Obama: On Toughness and Success in Politics

Obama: On Toughness and Success in Politics

 

Recently on NPR Radio’s All Things Considered [Trusted Advisor Recounts Obama’s Evolution], David Axelrod, chief strategist for Senator Barack Obama, was asked whether Obama was ‘tough enough’ to win the presidency.   Echoing doubts about Obama’s toughness, the show’s host, Michelle Norris, said: “Success in politics sometimes, in fact often, means having to close your eyes or even hold your nose and do something you might not like to do but have to do if you keep your eye on the ball.”

 

Axelrod replied: “Well, that’s an interesting question.  Maybe we’ll test the proposition.” … “I believe he [Obama] has the ability to make a very tough case on behalf of the things he cares about, and he’ll fight very hard for them.  You’re asking a different question, though, which is: Does he have the ability to be underhanded, will he pull the trigger on the gratuitous negative shot you often see in politics.  The answer to that is probably no.” 

 

“I don’t think that [being underhanded] is toughness,” Axelrod said.  “I think that’s something he’s committed not to do.  The question is: What does the country want right now?  Do they want to continue the kind of politics we’ve had that’s led us to the morass we’re in?  Or, do they want someone who can really lift us, bring us together and, as Lincoln said, fulfill the better angels of our nature and move this country forward?  We’ll soon find out the answer to that question.”

 

David Axelrod’s comments are right on the mark.  

 

Obama does not have to sell his soul to get ahead in politics.  No one does.  Indeed, the deepest truth of politics is quite the opposite from what is too often presumed to be so.  Politics is not dark and dirty by nature.  It is what we choose to make it.  But only a noble soul can unleash a noble politics.
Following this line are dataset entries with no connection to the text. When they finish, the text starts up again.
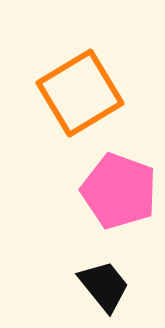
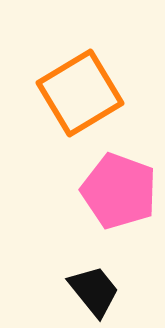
black trapezoid: moved 10 px left, 5 px down
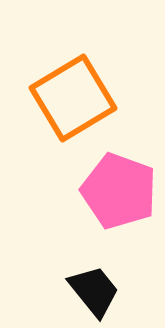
orange square: moved 7 px left, 5 px down
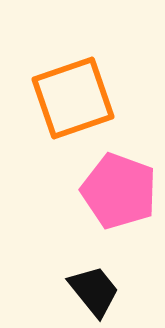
orange square: rotated 12 degrees clockwise
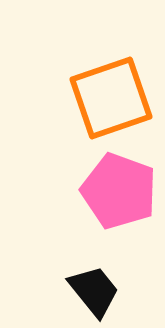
orange square: moved 38 px right
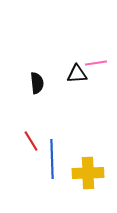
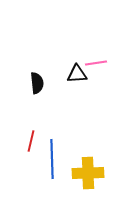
red line: rotated 45 degrees clockwise
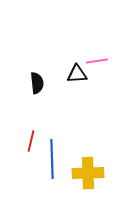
pink line: moved 1 px right, 2 px up
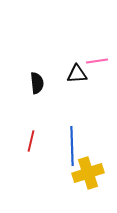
blue line: moved 20 px right, 13 px up
yellow cross: rotated 16 degrees counterclockwise
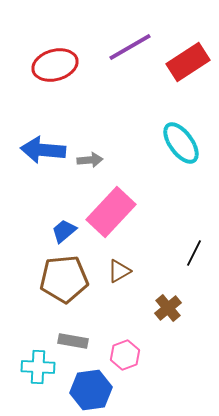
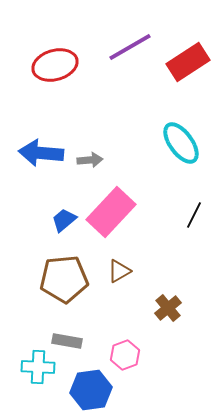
blue arrow: moved 2 px left, 3 px down
blue trapezoid: moved 11 px up
black line: moved 38 px up
gray rectangle: moved 6 px left
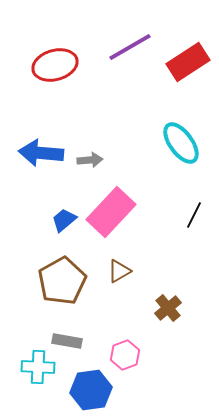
brown pentagon: moved 2 px left, 2 px down; rotated 24 degrees counterclockwise
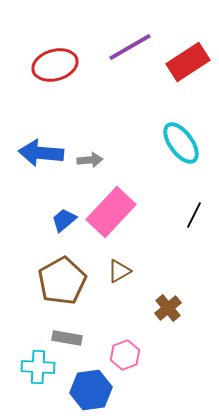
gray rectangle: moved 3 px up
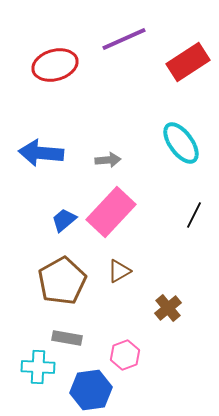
purple line: moved 6 px left, 8 px up; rotated 6 degrees clockwise
gray arrow: moved 18 px right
A nation can choose darkness or it can seek the light.  In either case, the means used to arrive at a political victory determines the form of the regime that will ensue.  The means of an election victory are not neutral to the outcome.  They are the form of the administration to follow.   
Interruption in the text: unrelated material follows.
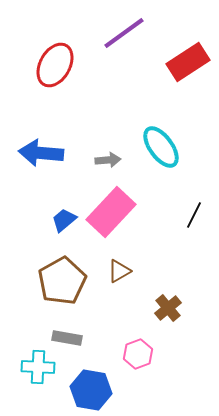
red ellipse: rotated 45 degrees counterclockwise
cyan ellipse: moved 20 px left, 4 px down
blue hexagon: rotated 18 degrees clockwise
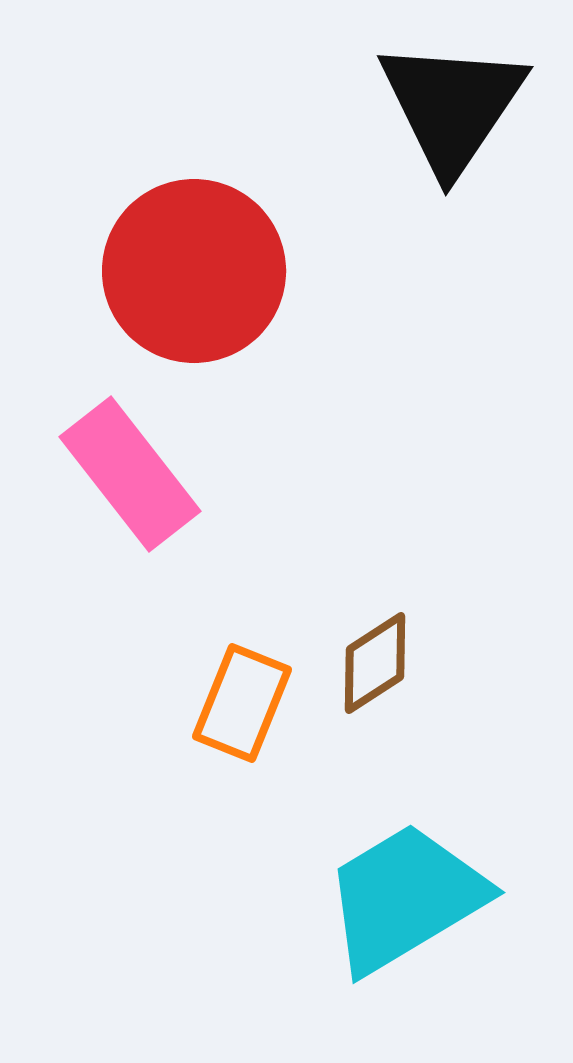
This comment reflects the notion of proper proportionality.  It also reflects the deeper truth of the logical principle that “the ends DO NOT justify the means.”  How a candidate acts during the election campaign indicates the nature and quality of the political regime that such a candidate will create.  The means used to gain power is the form of the power that will be exercised.  

 

An election therefore is not merely about winning or losing.  It is about the kind of leaders we want, it is about the kind of qualities we want to make incarnate in our lives, it is about the kind of people Americans want to be, it is about the kind of country Americans want to create, and it is about the kind of America we Americans want to project to the world.  Whatever means a candidates uses to win an election will determine how these larger questions are answered in the years to come.  

 

For his part, Obama has the capacity to summon heroic forces from the spiritual depths of ordinary citizens and to unleash therefrom a symphonic chorus of unique creative acts whose common purpose is to tame the soul and alleviate the great challenges facing mankind.

 

For their part, each citizen has within the potential to respond to such heroic calling.  When they do, noble qualities are unleashed from the very depths of the human spirit.  When they do not, a politics of fear ensues.  In either event, the choice is ours to make.

 

Unlike other candidates, Obama is an inspired leader.  He is authentic and truthful.  He radiates truth and goodness.  He possesses charisma and exercises sound judgment.  For this reason, he serves as a catalyst to awaken the better part of ourselves.  He calls America to exercise noble qualities on behalf of the common good. 

 

More than anything else, it is this drama that needs to occupy center stage in American politics today.